Widerøe was able to reclaim the Florø contract in the 2012 tender, after they bid to operate the route without subsidies. The routes to Svolvær, Leknes, Røst and Narvik were awarded to Danish Air Transport, but two weeks before operations were to start the Civil Aviation Authority of Norway stated that DAT did not meet the safety requirements, resulting in Widerøe instead being awarded the contract. The main issue resolved around the installation of the SCAT-I landing system; the time from the tender was completed until the operations started was two weeks, but it took eight months to install the system. DAT stated that the introduction of the SCAT-I-system had resulted in a de facto monopoly for Widerøe. Widerøe also regained the Røros route, so that after the 2012 contracts Widerøe operates all PSO routes except to Fagernes.
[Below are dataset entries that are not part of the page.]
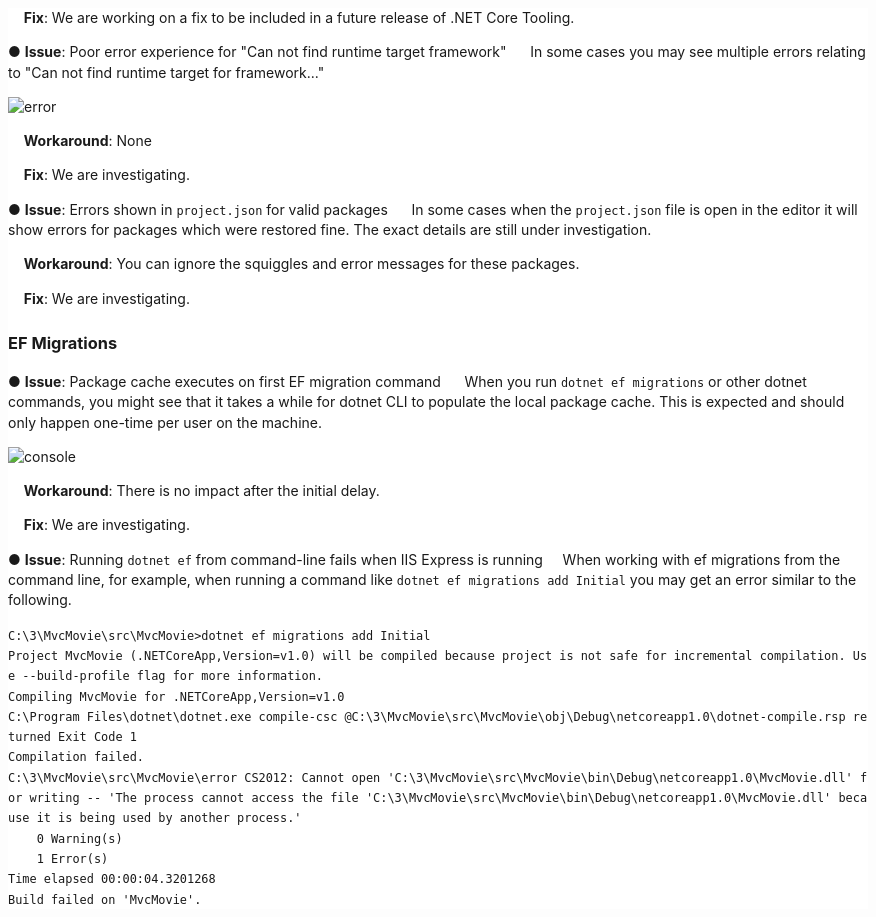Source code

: &nbsp;&nbsp;&nbsp;&nbsp;**Fix**: We are working on a fix to be included in a future release of .NET Core Tooling.

● **Issue**: Poor error experience for "Can not find runtime target framework"
&nbsp;&nbsp;&nbsp;&nbsp; In some cases you may see multiple errors relating to "Can not find runtime target for framework..."

![error](./images/233700.png)

&nbsp;&nbsp;&nbsp;&nbsp;**Workaround**: None

&nbsp;&nbsp;&nbsp;&nbsp;**Fix**: We are investigating.


● **Issue**: Errors shown in `project.json` for valid packages
&nbsp;&nbsp;&nbsp;&nbsp; In some cases when the `project.json` file is open in the editor it will show errors for packages which were restored fine. The exact details are still under investigation.

&nbsp;&nbsp;&nbsp;&nbsp;**Workaround**: You can ignore the squiggles and error messages for these packages.

&nbsp;&nbsp;&nbsp;&nbsp;**Fix**: We are investigating.

### EF Migrations

● **Issue**: Package cache executes on first EF migration command
&nbsp;&nbsp;&nbsp;&nbsp; When you run ```dotnet ef migrations``` or other dotnet commands, you might see that it takes a while for dotnet CLI to populate the local package cache. This is expected and should only happen one-time per user on the machine.

![console](./images/ef-pkg-cache.png)

&nbsp;&nbsp;&nbsp;&nbsp;**Workaround**: There is no impact after the initial delay.

&nbsp;&nbsp;&nbsp;&nbsp;**Fix**: We are investigating.

● **Issue**: Running ```dotnet ef``` from command-line fails when IIS Express is running
&nbsp;&nbsp;&nbsp;&nbsp;When working with ef migrations from the command line, for example, when running a command like ```dotnet ef migrations add Initial``` you may get an error similar to the following.

```
C:\3\MvcMovie\src\MvcMovie>dotnet ef migrations add Initial
Project MvcMovie (.NETCoreApp,Version=v1.0) will be compiled because project is not safe for incremental compilation. Use --build-profile flag for more information.
Compiling MvcMovie for .NETCoreApp,Version=v1.0
C:\Program Files\dotnet\dotnet.exe compile-csc @C:\3\MvcMovie\src\MvcMovie\obj\Debug\netcoreapp1.0\dotnet-compile.rsp returned Exit Code 1
Compilation failed.
C:\3\MvcMovie\src\MvcMovie\error CS2012: Cannot open 'C:\3\MvcMovie\src\MvcMovie\bin\Debug\netcoreapp1.0\MvcMovie.dll' for writing -- 'The process cannot access the file 'C:\3\MvcMovie\src\MvcMovie\bin\Debug\netcoreapp1.0\MvcMovie.dll' because it is being used by another process.'
    0 Warning(s)
    1 Error(s)
Time elapsed 00:00:04.3201268
Build failed on 'MvcMovie'.
```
The SAS Group announced in November 2012 that it intended to sell Widerøe—which SAS estimated was worth between NOK 0.9 and 1.3 billion—because of the group's financial difficulties. Potential purchasers include Torghatten Trafikkselskap, Braathens Aviation and Finncomm. A group of employees have stated that they are interested in purchasing a minority stake. By February 2013 there was little progress in the sales plans, in part because Widerøe owned the SAS Group NOK 600 million in group contributions, which would they would have to pay before a sale. After such a payment Widerøe would have a net negative equity.